Tai Chi vs. Yoga

The ancient art and exercise of tai chi is based on several principles. Among them are slow, smooth, continuous movements, proper weight shifts, an erect but relaxed posture, slow deep breathing, a loosening of joints from within and having a calm and focused mind. Practicing tai chi daily strengthens and improves balance, as well as brings peace. Tai chi has been called meditation in motion. When you learn a form and relax, enjoy and get into the flow, it's easy to be "in the zone" which is being in the present moment, with no worries about the future or concerns about the past. This is helpful on many levels. It's an antidote to our busy day to day lives, and the release of calming chemicals in the brain energizes and relaxes us. With tai chi's basis in nature, especially balance, yin and yang, it helps to balance us, so we're able to slow down, and be better equipped to handle life's ups and downs. It's not helpful to be constantly going strong. Rest is important. Slow movements allow us to access the mind body connection, and activates the slow twitch muscles, which support joints, help maintain posture and improves the flow of blood and oxygen to all parts of the body. Slow movements also benefit the fascia, or connective tissue, by allowing the fascia to be fluid and able to slide. Moving slowly, we can properly align the joints for safe movements. Aside from these benefits, tai chi movements exercise our entire body, including internal organs, and even the mind. We can take the lessons learned in tai chi to many areas of our lives. In tai chi we pull energy towards us and redirect it outward. For instance, it reminds us, when we communicate, to listen and process before we respond. To pause and think instead of simply reacting. To slow down and be aware of our surroundings. To protect the natural world.

If someone has been doing yoga, and maybe just wants an additional experience, tai chi would complement their yoga practice.

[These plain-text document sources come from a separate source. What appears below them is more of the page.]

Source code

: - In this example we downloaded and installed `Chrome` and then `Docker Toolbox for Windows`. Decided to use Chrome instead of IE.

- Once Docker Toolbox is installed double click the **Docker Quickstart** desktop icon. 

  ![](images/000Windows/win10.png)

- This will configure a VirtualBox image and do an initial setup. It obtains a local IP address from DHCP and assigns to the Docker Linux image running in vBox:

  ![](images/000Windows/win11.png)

Tai chi classes are a different experience, I think they're more interactive, more relaxed, possibly even more fun!

Also, if a person has had an accident, illness or surgery, or is older and finds that yoga is not quite the right fit for them, tai chi is a great option. It's safe, slow and can be done by anyone, in any condition, even seated. Modifications are easy to make. It improves strength, confidence, the sense of well being and connection, and decreases the risk of falls in older adults.

Tai chi is similar to yoga in some ways. Yoga originated in India long long ago and tai chi began in China, also in ancient times. Tai chi began as a martial art, and yoga, as a way of achieving harmony on the path to divine enlightenment. Both practices involve the body, mind, and spirit and were handed down from generation to generation. Both strengthen the muscles, and joints, and improves oxygenation to the entire body. Both practices improve balance, flexibility and core strength. Both use soft, relaxing music, as a background to class.

One thing that makes tai chi different from yoga is that we memorize the forms, which are similar to slow, graceful, flowing dances, so tai chi can be done at home everyday, to increase the health benefits, and in other settings, with other tai chi practitioners. We need to have a serene and focused mind to learn the forms. It's not that easy to move very slowly. If we happen to have a lapse in concentration, we lose our way. We try not to break the silken thread we are weaving.

Another difference is that tai chi is extremely safe. There are very few tai chi injuries due to its slow, controlled movements and never stretching the joints to their full capacity. Tai chi is, in 4 words, slow, smooth, soft and stable. Participants are encouraged to never move to the point of pain, and to rest whenever needed. There is absolutely no judgement in tai chi. Every class progresses at its own rate.

Also, tai chi doesn't vary a lot , week-to-week, like yoga classes. We get full body exercise in every class. We build on the forms we already know, modifying and improving them, deepening our understanding, adding in deeper breathing, and smoother, softer movements and also learn new ones.

In Suzie's class, tai chi starts with a warm up, slowly moving the joints. Then there's the review part of class to practice in the current form they're learning, clearing up any problems. Then it's time to learn the next movement, broken down to small bits to assist learning, and practice the new form several times. Questions are welcomed and addressed.

Students end the hour with Qi Gong exercises, relaxing, energy producing movements, where students simply follow the instructor, meant to relax and cool down the muscles and joints and aid our transition to the rest of the day.